▸ THE DATA

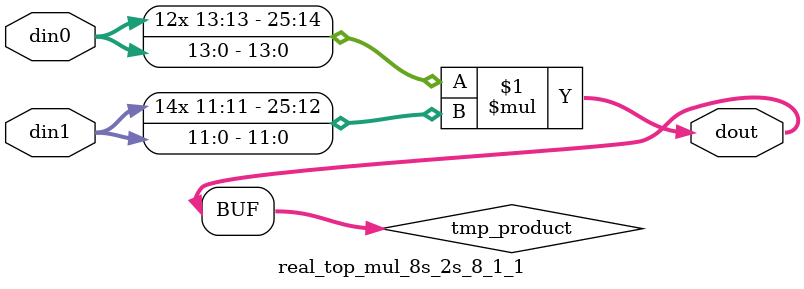
<source format=v>

`timescale 1 ns / 1 ps

 module real_top_mul_8s_2s_8_1_1(din0, din1, dout);
parameter ID = 1;
parameter NUM_STAGE = 0;
parameter din0_WIDTH = 14;
parameter din1_WIDTH = 12;
parameter dout_WIDTH = 26;

input [din0_WIDTH - 1 : 0] din0; 
input [din1_WIDTH - 1 : 0] din1; 
output [dout_WIDTH - 1 : 0] dout;

wire signed [dout_WIDTH - 1 : 0] tmp_product;



























assign tmp_product = $signed(din0) * $signed(din1);








assign dout = tmp_product;





















endmodule

</source>
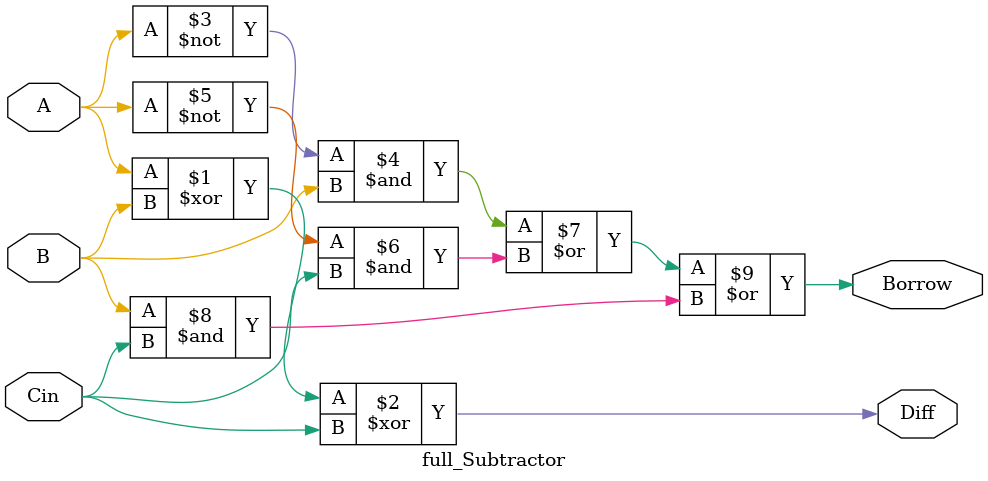
<source format=v>
module full_Subtractor(A, B, Cin, Diff, Borrow);
    input A, B, Cin;
    output Diff, Borrow;
    //Data Flow Modeling
    assign Diff = A ^ B ^ Cin;;
    assign Borrow = (~A & B) | (~A & Cin) | (B & Cin);

endmodule
</source>
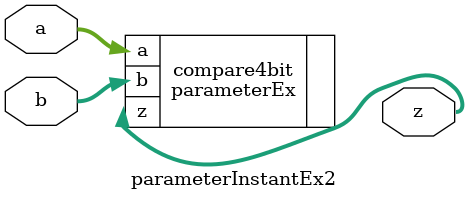
<source format=v>

module parameterInstantEx2
(
    input wire [4:0] a, b, 
    output wire [4:0] z
);

parameterEx compare4bit ( .a(a), .b(b), .z(z));
    defparam compare4bit.N = 5;  // 'defparam' to set the value of parameter

endmodule
</source>
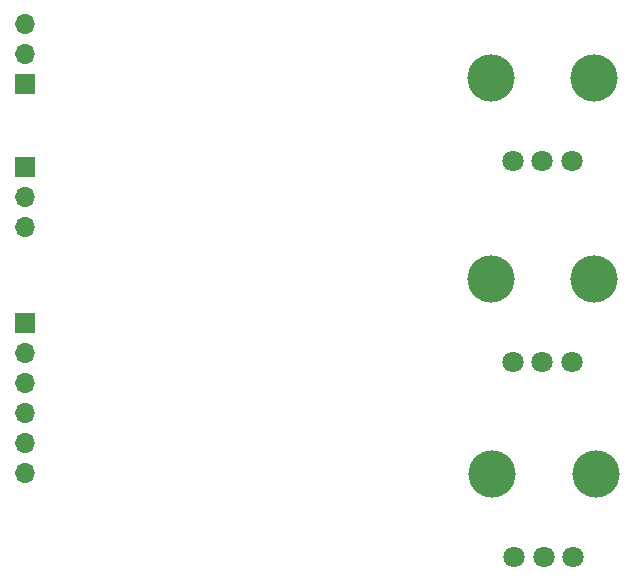
<source format=gbr>
%TF.GenerationSoftware,KiCad,Pcbnew,(6.0.11)*%
%TF.CreationDate,2023-01-31T16:53:48+00:00*%
%TF.ProjectId,Quilter,5175696c-7465-4722-9e6b-696361645f70,rev?*%
%TF.SameCoordinates,Original*%
%TF.FileFunction,Soldermask,Bot*%
%TF.FilePolarity,Negative*%
%FSLAX46Y46*%
G04 Gerber Fmt 4.6, Leading zero omitted, Abs format (unit mm)*
G04 Created by KiCad (PCBNEW (6.0.11)) date 2023-01-31 16:53:48*
%MOMM*%
%LPD*%
G01*
G04 APERTURE LIST*
%ADD10C,1.800000*%
%ADD11C,4.000000*%
%ADD12R,1.700000X1.700000*%
%ADD13O,1.700000X1.700000*%
G04 APERTURE END LIST*
D10*
%TO.C,FREQ_OFFSET1*%
X87300000Y-57500000D03*
X89800000Y-57500000D03*
X92300000Y-57500000D03*
D11*
X85400000Y-50500000D03*
X94200000Y-50500000D03*
%TD*%
D10*
%TO.C,Q_CTRL1*%
X87300000Y-74500000D03*
X89800000Y-74500000D03*
X92300000Y-74500000D03*
D11*
X85400000Y-67500000D03*
X94200000Y-67500000D03*
%TD*%
D10*
%TO.C,V_OCT1*%
X87400000Y-91000000D03*
X89900000Y-91000000D03*
X92400000Y-91000000D03*
D11*
X85500000Y-84000000D03*
X94300000Y-84000000D03*
%TD*%
D12*
%TO.C,J3*%
X46000000Y-51000000D03*
D13*
X46000000Y-48460000D03*
X46000000Y-45920000D03*
%TD*%
D12*
%TO.C,J2*%
X46000000Y-58000000D03*
D13*
X46000000Y-60540000D03*
X46000000Y-63080000D03*
%TD*%
D12*
%TO.C,J1*%
X46000000Y-71250000D03*
D13*
X46000000Y-73790000D03*
X46000000Y-76330000D03*
X46000000Y-78870000D03*
X46000000Y-81410000D03*
X46000000Y-83950000D03*
%TD*%
M02*

</source>
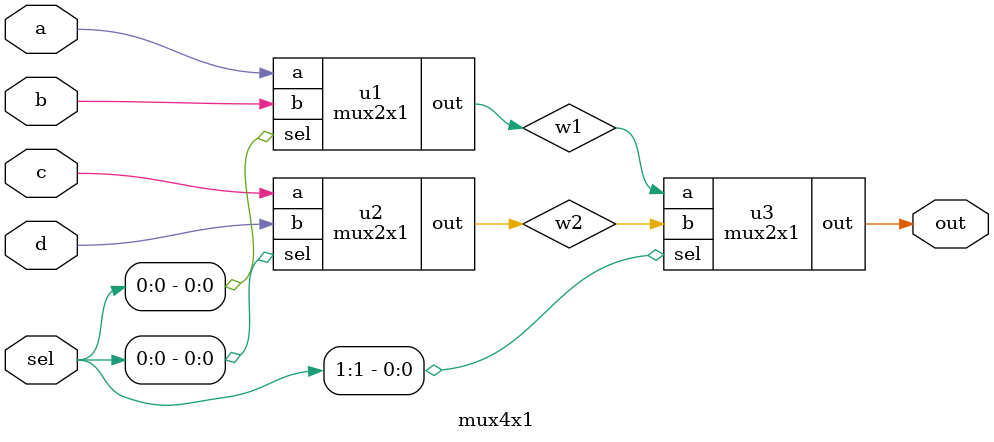
<source format=v>
/* Generated by Yosys 0.9 (git sha1 1979e0b) */

(* src = "rtl/mux4x1.v:36" *)
module mux2x1(a, b, sel, out);
  (* src = "rtl/mux4x1.v:37" *)
  input a;
  (* src = "rtl/mux4x1.v:37" *)
  input b;
  (* src = "rtl/mux4x1.v:38" *)
  output out;
  (* src = "rtl/mux4x1.v:37" *)
  input sel;
  assign out = sel ? b : a;
endmodule

(* top =  1  *)
(* src = "rtl/mux4x1.v:23" *)
module mux4x1(a, b, c, d, sel, out);
  (* src = "rtl/mux4x1.v:24" *)
  input a;
  (* src = "rtl/mux4x1.v:24" *)
  input b;
  (* src = "rtl/mux4x1.v:24" *)
  input c;
  (* src = "rtl/mux4x1.v:24" *)
  input d;
  (* src = "rtl/mux4x1.v:26" *)
  output out;
  (* src = "rtl/mux4x1.v:25" *)
  input [1:0] sel;
  (* src = "rtl/mux4x1.v:31" *)
  wire w1;
  (* src = "rtl/mux4x1.v:29" *)
  wire w2;
  (* module_not_derived = 32'd1 *)
  (* src = "rtl/mux4x1.v:31" *)
  mux2x1 u1 (
    .a(a),
    .b(b),
    .out(w1),
    .sel(sel[0])
  );
  (* module_not_derived = 32'd1 *)
  (* src = "rtl/mux4x1.v:32" *)
  mux2x1 u2 (
    .a(c),
    .b(d),
    .out(w2),
    .sel(sel[0])
  );
  (* module_not_derived = 32'd1 *)
  (* src = "rtl/mux4x1.v:33" *)
  mux2x1 u3 (
    .a(w1),
    .b(w2),
    .out(out),
    .sel(sel[1])
  );
endmodule

</source>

▸ TASK ITEM
Repeat every entry exactly, but leave out the pictures.

▸ RESULT
<source format=v>

`timescale 1 ns / 1 ps

 module real_top_mul_8s_2s_8_1_1(din0, din1, dout);
parameter ID = 1;
parameter NUM_STAGE = 0;
parameter din0_WIDTH = 14;
parameter din1_WIDTH = 12;
parameter dout_WIDTH = 26;

input [din0_WIDTH - 1 : 0] din0; 
input [din1_WIDTH - 1 : 0] din1; 
output [dout_WIDTH - 1 : 0] dout;

wire signed [dout_WIDTH - 1 : 0] tmp_product;



























assign tmp_product = $signed(din0) * $signed(din1);








assign dout = tmp_product;





















endmodule

</source>
<source format=v>
module full_Subtractor(A, B, Cin, Diff, Borrow);
    input A, B, Cin;
    output Diff, Borrow;
    //Data Flow Modeling
    assign Diff = A ^ B ^ Cin;;
    assign Borrow = (~A & B) | (~A & Cin) | (B & Cin);

endmodule
</source>
<source format=v>

module parameterInstantEx2
(
    input wire [4:0] a, b, 
    output wire [4:0] z
);

parameterEx compare4bit ( .a(a), .b(b), .z(z));
    defparam compare4bit.N = 5;  // 'defparam' to set the value of parameter

endmodule
</source>
<source format=gbr>
%TF.GenerationSoftware,KiCad,Pcbnew,(6.0.11)*%
%TF.CreationDate,2023-01-31T16:53:48+00:00*%
%TF.ProjectId,Quilter,5175696c-7465-4722-9e6b-696361645f70,rev?*%
%TF.SameCoordinates,Original*%
%TF.FileFunction,Soldermask,Bot*%
%TF.FilePolarity,Negative*%
%FSLAX46Y46*%
G04 Gerber Fmt 4.6, Leading zero omitted, Abs format (unit mm)*
G04 Created by KiCad (PCBNEW (6.0.11)) date 2023-01-31 16:53:48*
%MOMM*%
%LPD*%
G01*
G04 APERTURE LIST*
%ADD10C,1.800000*%
%ADD11C,4.000000*%
%ADD12R,1.700000X1.700000*%
%ADD13O,1.700000X1.700000*%
G04 APERTURE END LIST*
D10*
%TO.C,FREQ_OFFSET1*%
X87300000Y-57500000D03*
X89800000Y-57500000D03*
X92300000Y-57500000D03*
D11*
X85400000Y-50500000D03*
X94200000Y-50500000D03*
%TD*%
D10*
%TO.C,Q_CTRL1*%
X87300000Y-74500000D03*
X89800000Y-74500000D03*
X92300000Y-74500000D03*
D11*
X85400000Y-67500000D03*
X94200000Y-67500000D03*
%TD*%
D10*
%TO.C,V_OCT1*%
X87400000Y-91000000D03*
X89900000Y-91000000D03*
X92400000Y-91000000D03*
D11*
X85500000Y-84000000D03*
X94300000Y-84000000D03*
%TD*%
D12*
%TO.C,J3*%
X46000000Y-51000000D03*
D13*
X46000000Y-48460000D03*
X46000000Y-45920000D03*
%TD*%
D12*
%TO.C,J2*%
X46000000Y-58000000D03*
D13*
X46000000Y-60540000D03*
X46000000Y-63080000D03*
%TD*%
D12*
%TO.C,J1*%
X46000000Y-71250000D03*
D13*
X46000000Y-73790000D03*
X46000000Y-76330000D03*
X46000000Y-78870000D03*
X46000000Y-81410000D03*
X46000000Y-83950000D03*
%TD*%
M02*

</source>
<source format=v>
/* Generated by Yosys 0.9 (git sha1 1979e0b) */

(* src = "rtl/mux4x1.v:36" *)
module mux2x1(a, b, sel, out);
  (* src = "rtl/mux4x1.v:37" *)
  input a;
  (* src = "rtl/mux4x1.v:37" *)
  input b;
  (* src = "rtl/mux4x1.v:38" *)
  output out;
  (* src = "rtl/mux4x1.v:37" *)
  input sel;
  assign out = sel ? b : a;
endmodule

(* top =  1  *)
(* src = "rtl/mux4x1.v:23" *)
module mux4x1(a, b, c, d, sel, out);
  (* src = "rtl/mux4x1.v:24" *)
  input a;
  (* src = "rtl/mux4x1.v:24" *)
  input b;
  (* src = "rtl/mux4x1.v:24" *)
  input c;
  (* src = "rtl/mux4x1.v:24" *)
  input d;
  (* src = "rtl/mux4x1.v:26" *)
  output out;
  (* src = "rtl/mux4x1.v:25" *)
  input [1:0] sel;
  (* src = "rtl/mux4x1.v:31" *)
  wire w1;
  (* src = "rtl/mux4x1.v:29" *)
  wire w2;
  (* module_not_derived = 32'd1 *)
  (* src = "rtl/mux4x1.v:31" *)
  mux2x1 u1 (
    .a(a),
    .b(b),
    .out(w1),
    .sel(sel[0])
  );
  (* module_not_derived = 32'd1 *)
  (* src = "rtl/mux4x1.v:32" *)
  mux2x1 u2 (
    .a(c),
    .b(d),
    .out(w2),
    .sel(sel[0])
  );
  (* module_not_derived = 32'd1 *)
  (* src = "rtl/mux4x1.v:33" *)
  mux2x1 u3 (
    .a(w1),
    .b(w2),
    .out(out),
    .sel(sel[1])
  );
endmodule

</source>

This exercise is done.